The products of combustion of a cigarette are horribly harmful.
Incremental change – as with the weight loss metaphor encouraging that even a reduction of 25 pounds is a marked health improvement – until recently did not exist as part of our dialogue about smoking cessation. E-cigarettes, vaping devices, nicotine substitutes, and new nicotine delivery systems such as heat-not-burn tobacco products offer the possibility of a gradual reduction in the health impact of smoking while a person works toward full cessation. They offer the option for the US health care system, and the physicians within it, to rethink our dialogue around motivational change for our smokers.
The United Kingdom’s National Health Service states, “[e-cigarettes] … aren’t completely risk free, but they carry a small fraction of the risk of cigarettes… While nicotine is the addictive substance in cigarettes… [a]lmost all of the harm from smoking comes from the thousands of chemicals contained in tobacco smoke, many of which are toxic. Nicotine replacement therapy has been widely used for many years to help people to stop smoking and is a safe form of treatment.” The UK is a potentially powerful model for U.S.-based health professionals in expanding the range and efficacy of tools for people who want to stop smoking — and, at least as powerful, for potentially increasing the number of people who are willing to try.

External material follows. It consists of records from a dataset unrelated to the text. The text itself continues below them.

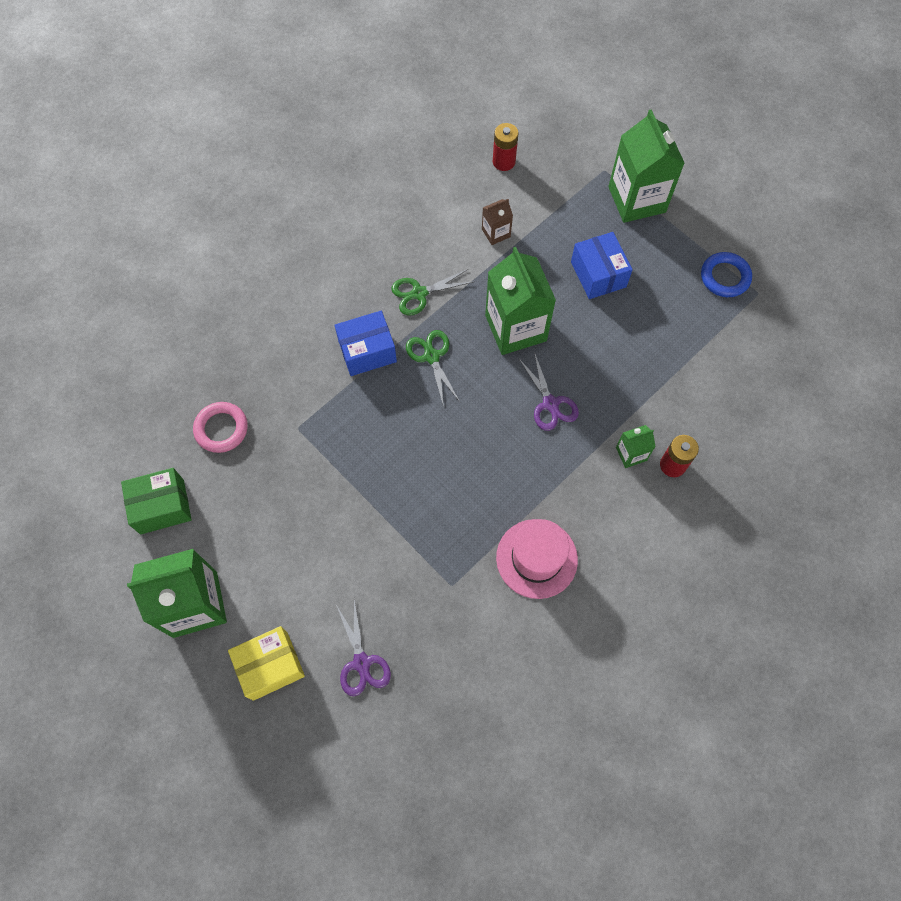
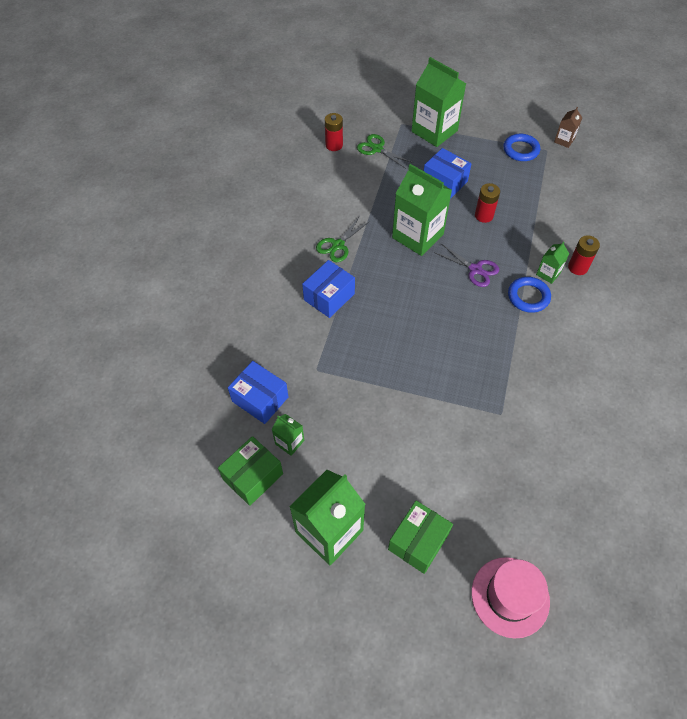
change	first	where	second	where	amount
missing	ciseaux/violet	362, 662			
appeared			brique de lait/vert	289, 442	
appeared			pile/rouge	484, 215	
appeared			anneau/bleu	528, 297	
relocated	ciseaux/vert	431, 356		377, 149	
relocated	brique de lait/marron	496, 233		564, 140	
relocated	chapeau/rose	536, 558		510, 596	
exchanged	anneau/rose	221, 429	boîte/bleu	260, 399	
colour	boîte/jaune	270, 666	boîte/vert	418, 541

US physicians and health organizations may struggle with a dialogue around nicotine alternatives. When I first considered thinking about smoking not as one thing but as nicotine plus products of combustion, the absolutist in me wanted to call ‘BS’.
People must quit smoking. Period.
Endorsing alternative nicotine sources as a path to cessation gets rid of the clear all-or-nothing “smoking is bad” messaging. The pragmatist in me, however, the day-to-day, do-the-very-best-I-can family physician, the physician who in 13 years has maybe had 1% of my smoking population quit smoking, sees tremendous brilliance in this frameshift. If I can’t help people quit all of the way…can I help them quit part way? Does shifting towards the road of cessation move people through the hardest first part of change?
Leading a conversation that looks towards cessation as a matter of incremental change differs from the long-held culture of saying that smoking is deleterious for health and quitting is the only option. The absolutism of that strategy towards cessation has been and remains woefully ineffective. For patients who can’t or won’t quit, is a dialogue of “if you can’t or won’t quit, will you switch” a transition toward improved health? Is continuing a harmful habit that can be modified to be less harmful, better than no change at all? As a physician and daughter of a smoker, I think it is.
Julie K. Gunther, MD, FAAFP is a member of Clinicians for Tobacco Control – an informal, physician-led group of health professionals dedicated to giving the patients we treat the tools they need to stop smoking.